The Utilities module offers standalone helper functions for common analytical tasks, particularly useful in dimensionality reduction workflows such as PCA. It is designed for convenience—methods can be used directly without instantiating a class, making it ideal for fast integration into data pipelines.

Overview

This module provides general-purpose mathematical tools, with a focus on principal component analysis. Its static design simplifies its use across scripts and notebooks without requiring object creation, helping streamline repetitive calculations like inertia evaluation.

Key Capabilities

  • Inertia Calculation for PCA: Quickly compute the proportion of variance explained by two selected principal components of a correlation matrix.

  • Plug-and-Play Design: Static methods that can be called directly from the class, enhancing usability across different modules and analyses.

Use Cases

This module is especially useful when:

  • You need to assess the explanatory power of selected PCA components.

  • You want lightweight, dependency-free tools for inclusion in your custom data science workflows.

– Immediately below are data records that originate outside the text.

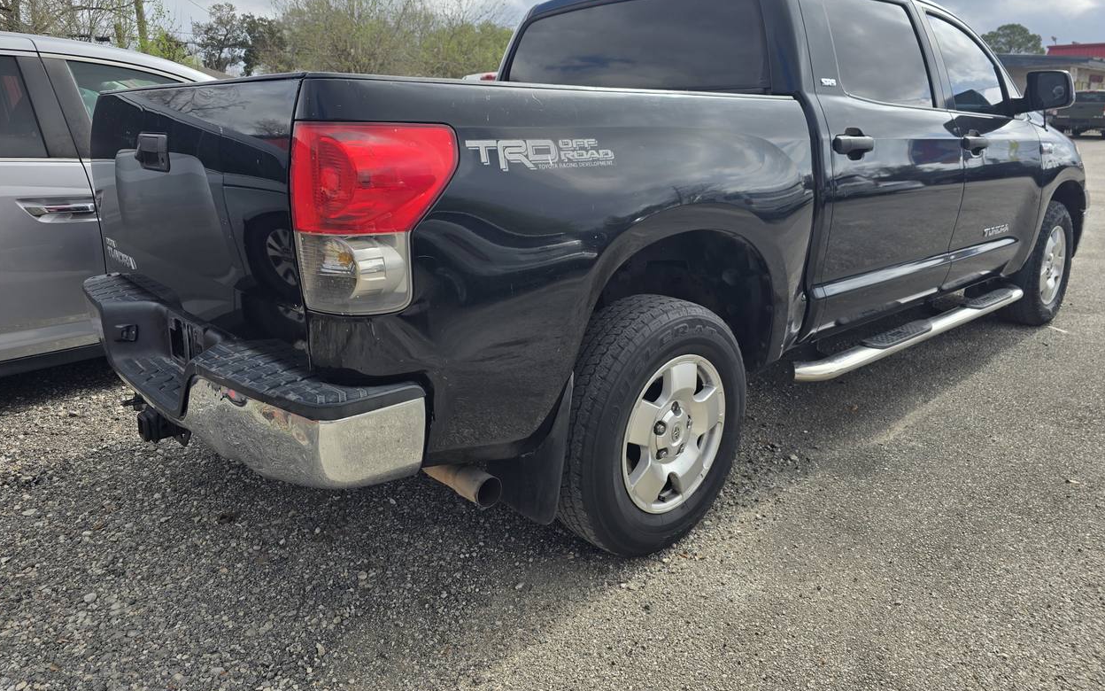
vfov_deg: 49.0
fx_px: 753
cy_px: 275
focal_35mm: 25
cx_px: 560
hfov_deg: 72.5
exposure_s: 1/843
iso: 12
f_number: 1.7
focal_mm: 6.3
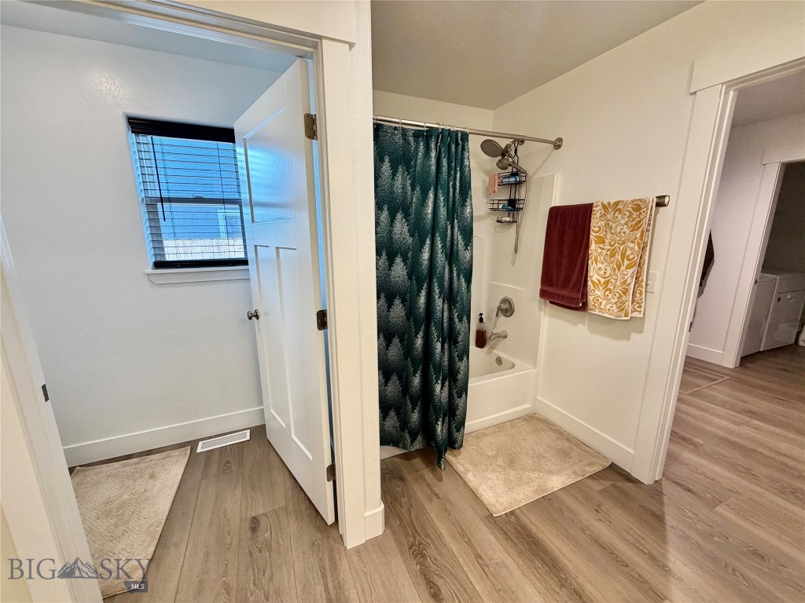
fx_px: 326
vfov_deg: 85.7
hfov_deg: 102.1
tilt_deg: -12.3
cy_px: 302
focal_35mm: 14
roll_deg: +0.6
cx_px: 402
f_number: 2.2
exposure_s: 1/60
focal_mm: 2.22
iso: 160
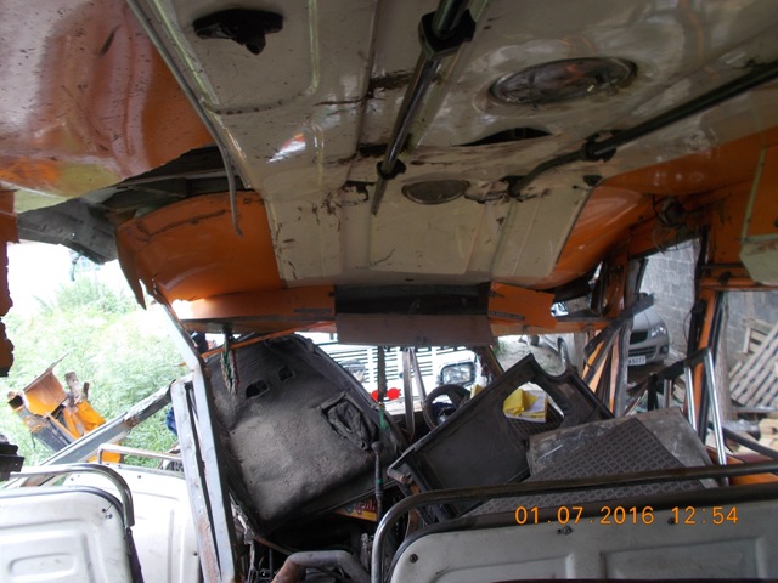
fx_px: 674
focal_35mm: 30
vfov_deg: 46.8
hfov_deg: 60.0
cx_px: 389
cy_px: 292
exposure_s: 1/80
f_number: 3.4
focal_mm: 5.3
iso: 80
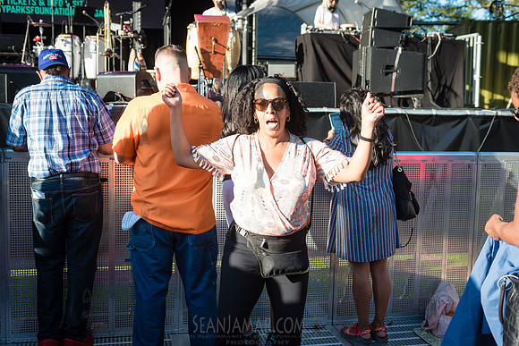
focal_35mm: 42
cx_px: 260
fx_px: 606
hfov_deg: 46.4
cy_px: 173
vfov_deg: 31.9
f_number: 4
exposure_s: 1/320
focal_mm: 42
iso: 200
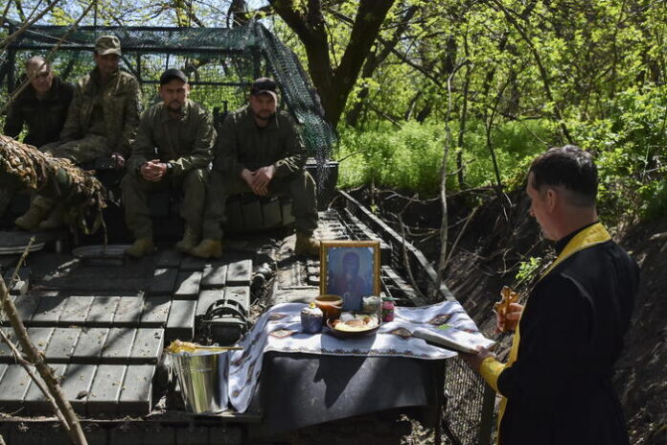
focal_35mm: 36
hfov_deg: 53.1
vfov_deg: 36.9
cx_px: 334
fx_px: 667
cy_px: 222
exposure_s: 1/1600
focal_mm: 24
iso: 500
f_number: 6.3
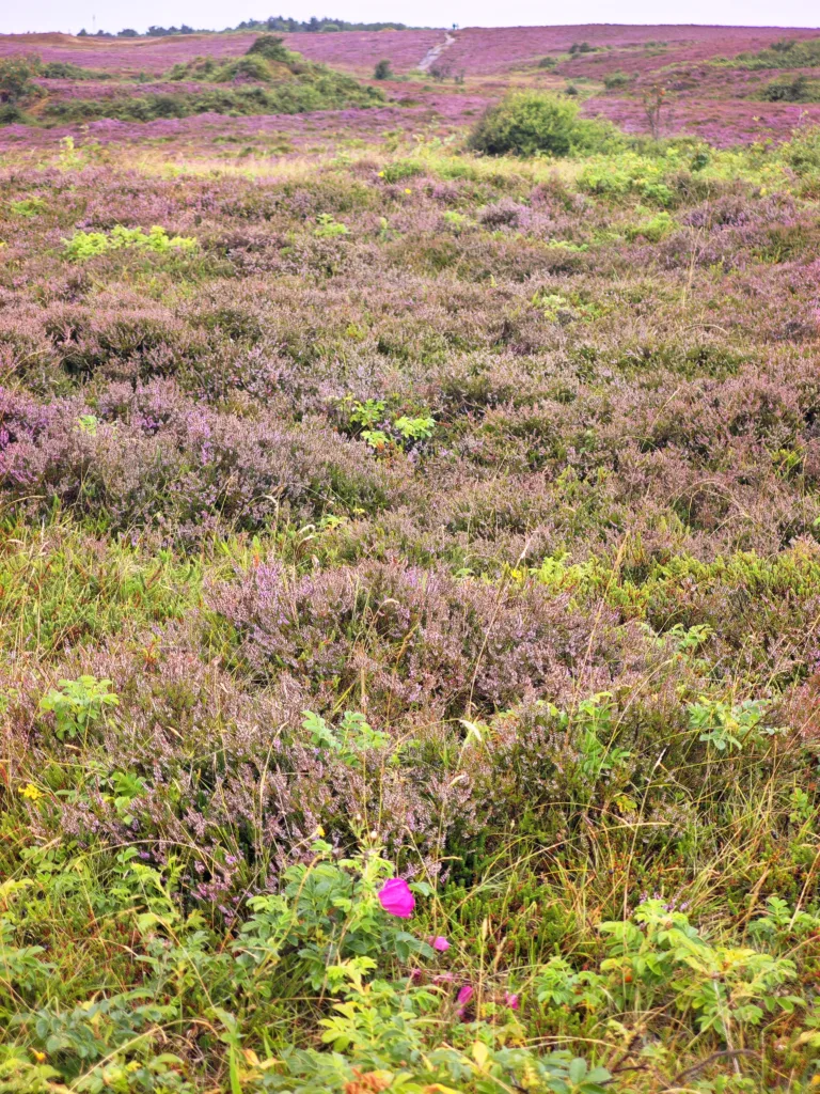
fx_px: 2369
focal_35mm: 75
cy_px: 547
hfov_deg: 19.6
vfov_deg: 26.0
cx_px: 410
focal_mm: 12.28
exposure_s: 1/393
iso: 50
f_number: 1.8
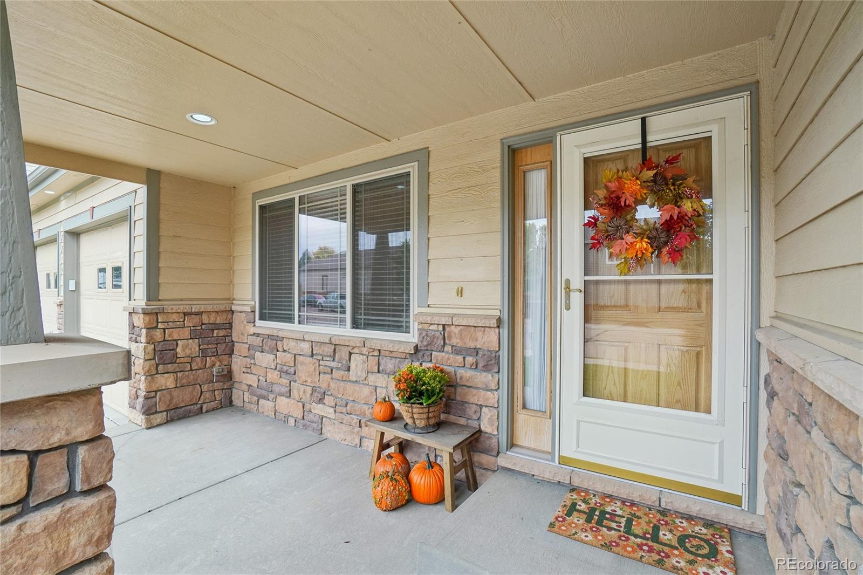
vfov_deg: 77.3
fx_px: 359
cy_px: 288
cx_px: 432
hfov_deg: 100.4
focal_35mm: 15
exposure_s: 1/100
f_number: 8
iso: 400
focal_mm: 10
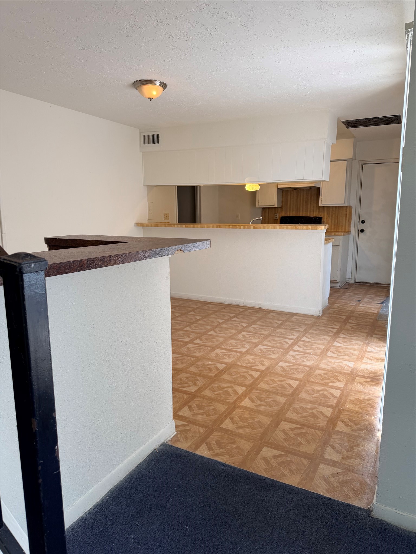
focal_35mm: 24
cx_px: 208
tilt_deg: -9.5
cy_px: 277
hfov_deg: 56.8
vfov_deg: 71.6
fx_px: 385
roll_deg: -1.0
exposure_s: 1/120
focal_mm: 6.76
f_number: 1.78
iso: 125
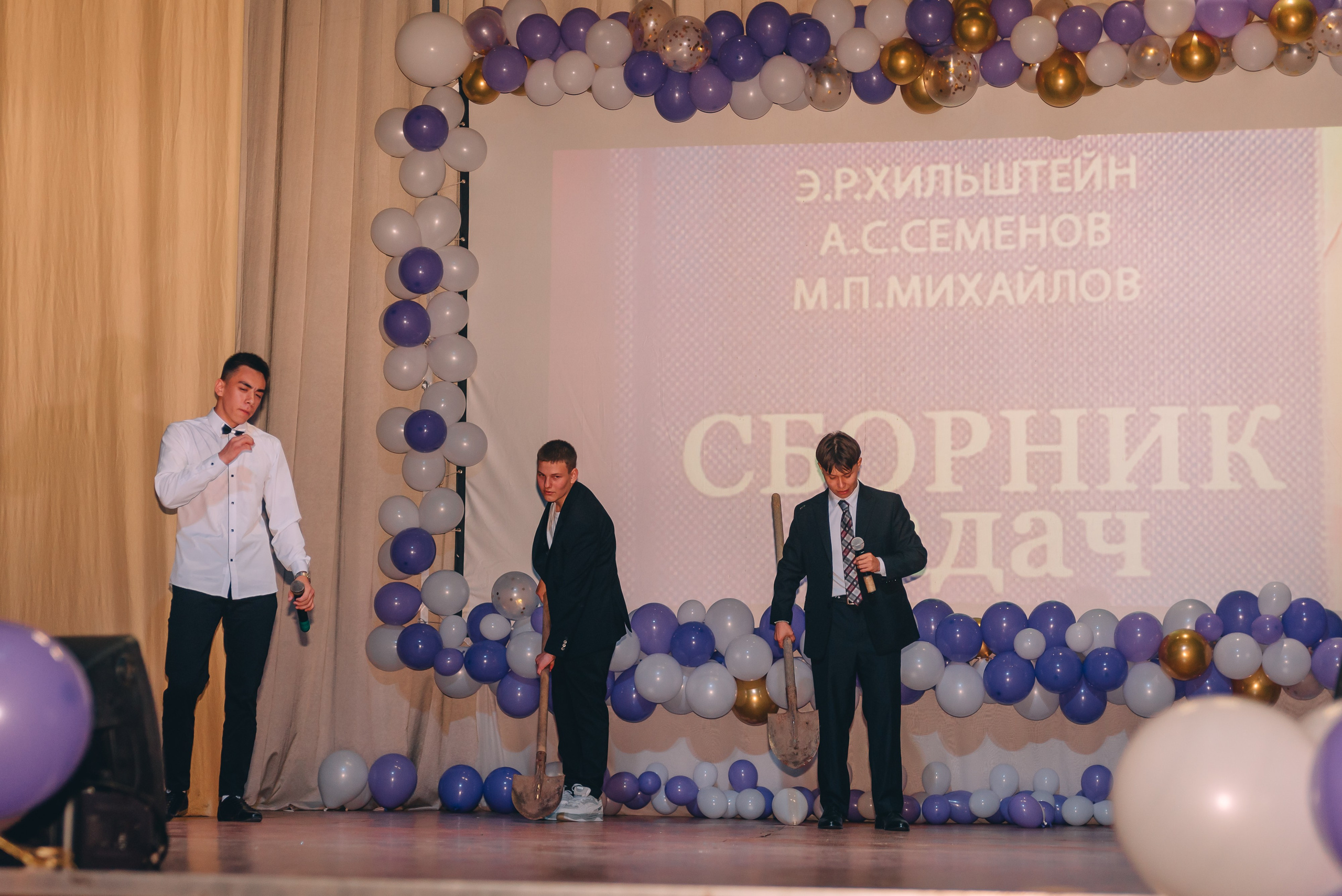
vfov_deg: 19.6
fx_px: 2593
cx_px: 567
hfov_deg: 29.0
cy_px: 517
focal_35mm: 70
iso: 800
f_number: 3.2
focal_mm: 55
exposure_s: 1/160
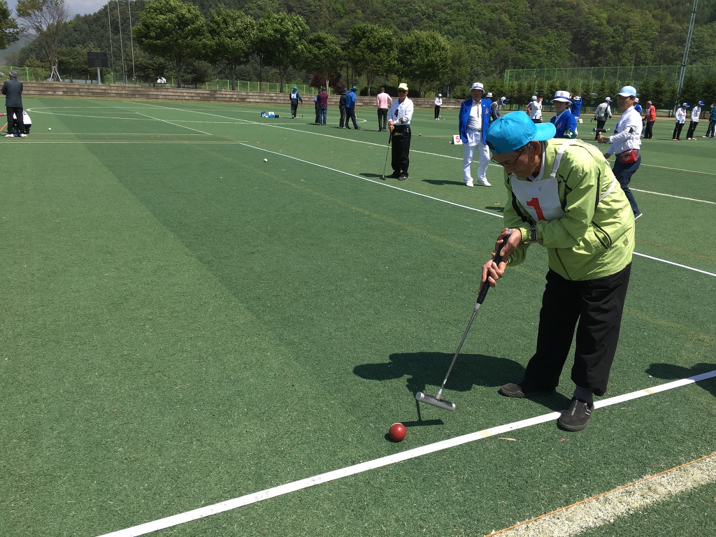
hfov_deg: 61.7
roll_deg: -2.5
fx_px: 600
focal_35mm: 29
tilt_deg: -14.4
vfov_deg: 48.2
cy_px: 268
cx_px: 358
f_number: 2.2
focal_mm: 4.15
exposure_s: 1/1202
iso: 25
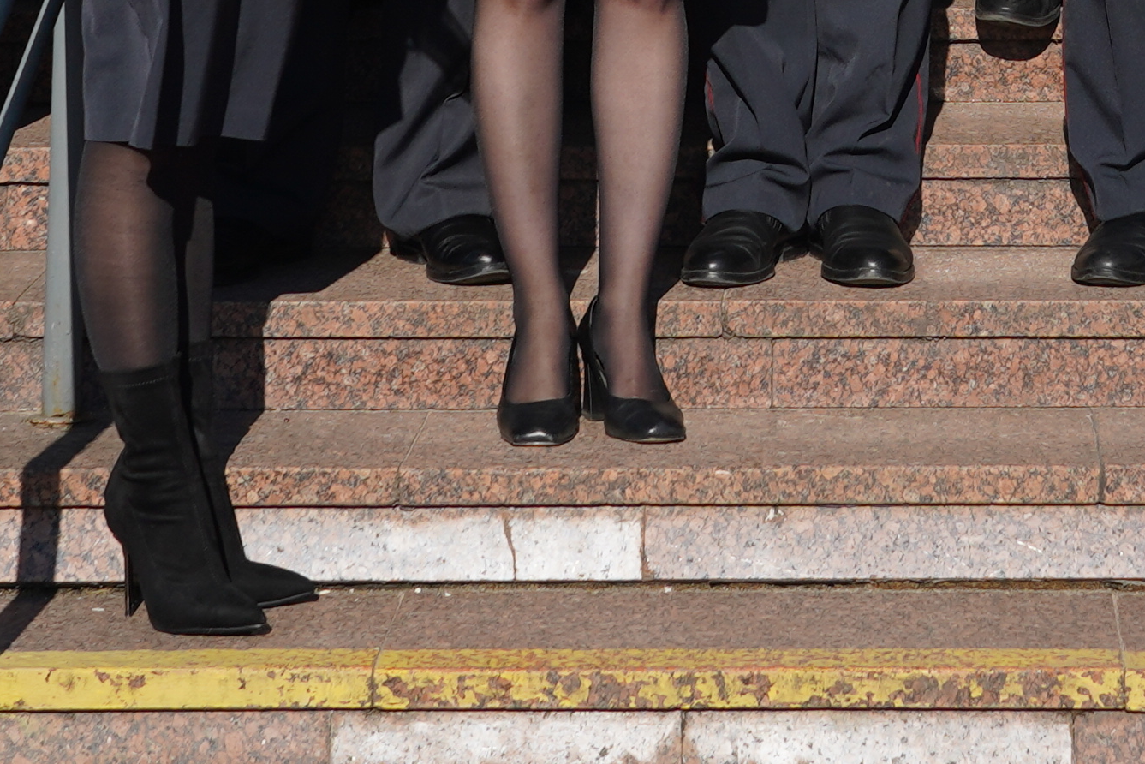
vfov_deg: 7.8
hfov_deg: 12.3
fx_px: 5281
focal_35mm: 166
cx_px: 969
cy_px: -920
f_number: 8
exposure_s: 1/500
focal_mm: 37
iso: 125
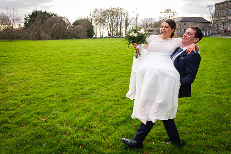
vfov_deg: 47.2
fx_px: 176
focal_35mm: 27
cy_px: 69
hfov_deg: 66.3
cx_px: 99
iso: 160
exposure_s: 1/160
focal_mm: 16
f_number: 3.2
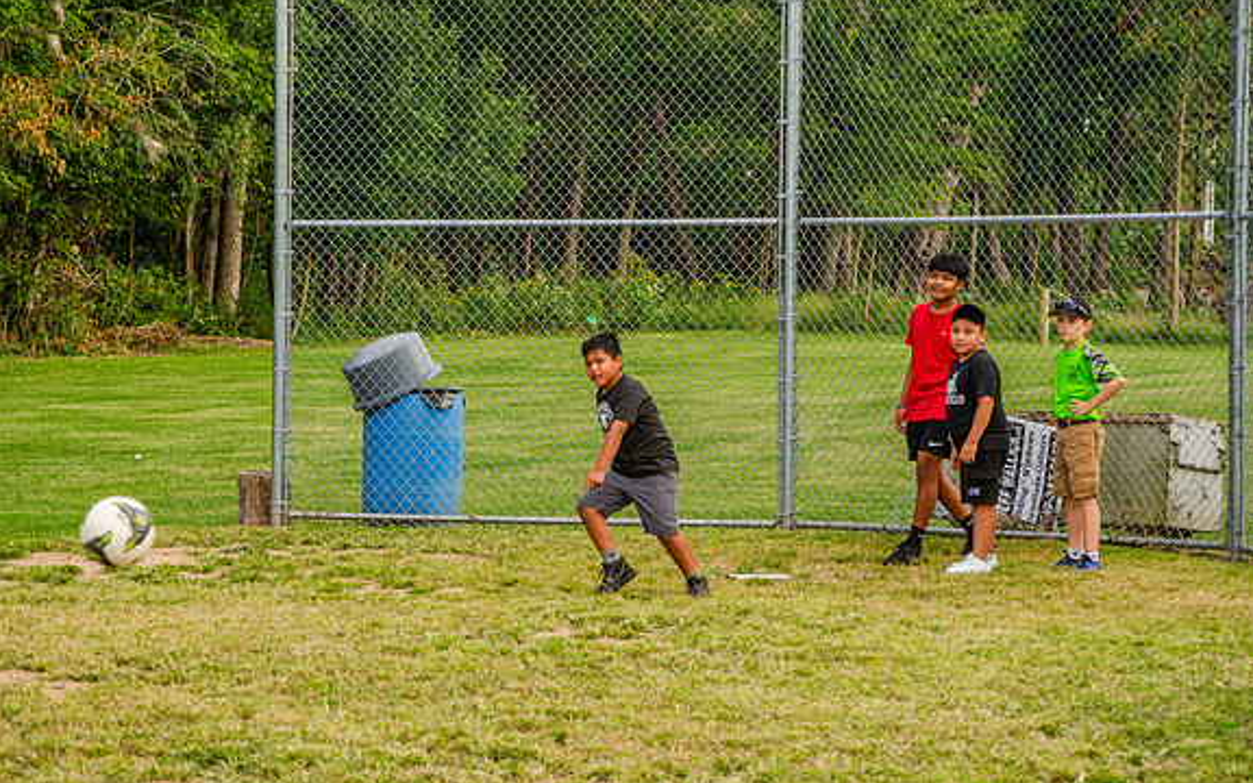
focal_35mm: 126
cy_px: 374
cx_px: 626
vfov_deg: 10.4
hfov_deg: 16.6
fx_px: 4303
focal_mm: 82
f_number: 7.1
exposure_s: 1/200
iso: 200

  • You prefer quick function calls without having to manage object state or internal attributes.

Usage Example

Here’s a simple example of how to use the Utilities module:

import numpy as np
from riemannian_stats.utilities import Utilities

# Sample correlation matrix (symmetric and positive semi-definite)
corr_matrix = np.array([[1.0, 0.8], [0.8, 1.0]])

# Compute explained variance (inertia) by the first two components
inertia = Utilities.pca_inertia_by_components(corr_matrix, component1=0, component2=1)

print(f"Inertia explained by components 0 and 1: {inertia:.4f}")

For extended examples using this function within full analysis pipelines, refer to the “How to Use Riemannian STATS” section, accessible from both the homepage (index) and the sidebar of the documentation.

API Documentation

class riemannian_stats.utilities.Utilities

Bases: object

Class for common utility functions in data science projects.

Provides static methods for mathematical or statistical operations, such as PCA-based calculations, designed to support data analysis pipelines without requiring class instantiation.

static pca_inertia_by_components(correlation_matrix: ndarray, component1: int, component2: int) float

Calculates the inertia (explained variance ratio) of two specified principal components from a correlation matrix.

Parameters:
  • correlation_matrix (np.ndarray) – Square correlation matrix used in PCA.

  • component1 (int) – Index of the first principal component (0-based, after sorting by eigenvalue).

  • component2 (int) – Index of the second principal component (0-based, after sorting by eigenvalue).

Returns:

The proportion of total variance explained by the two components (value between 0 and 1).

Return type:

float

Raises:

ValueError – If the correlation matrix is not square or if the component indices are out of bounds.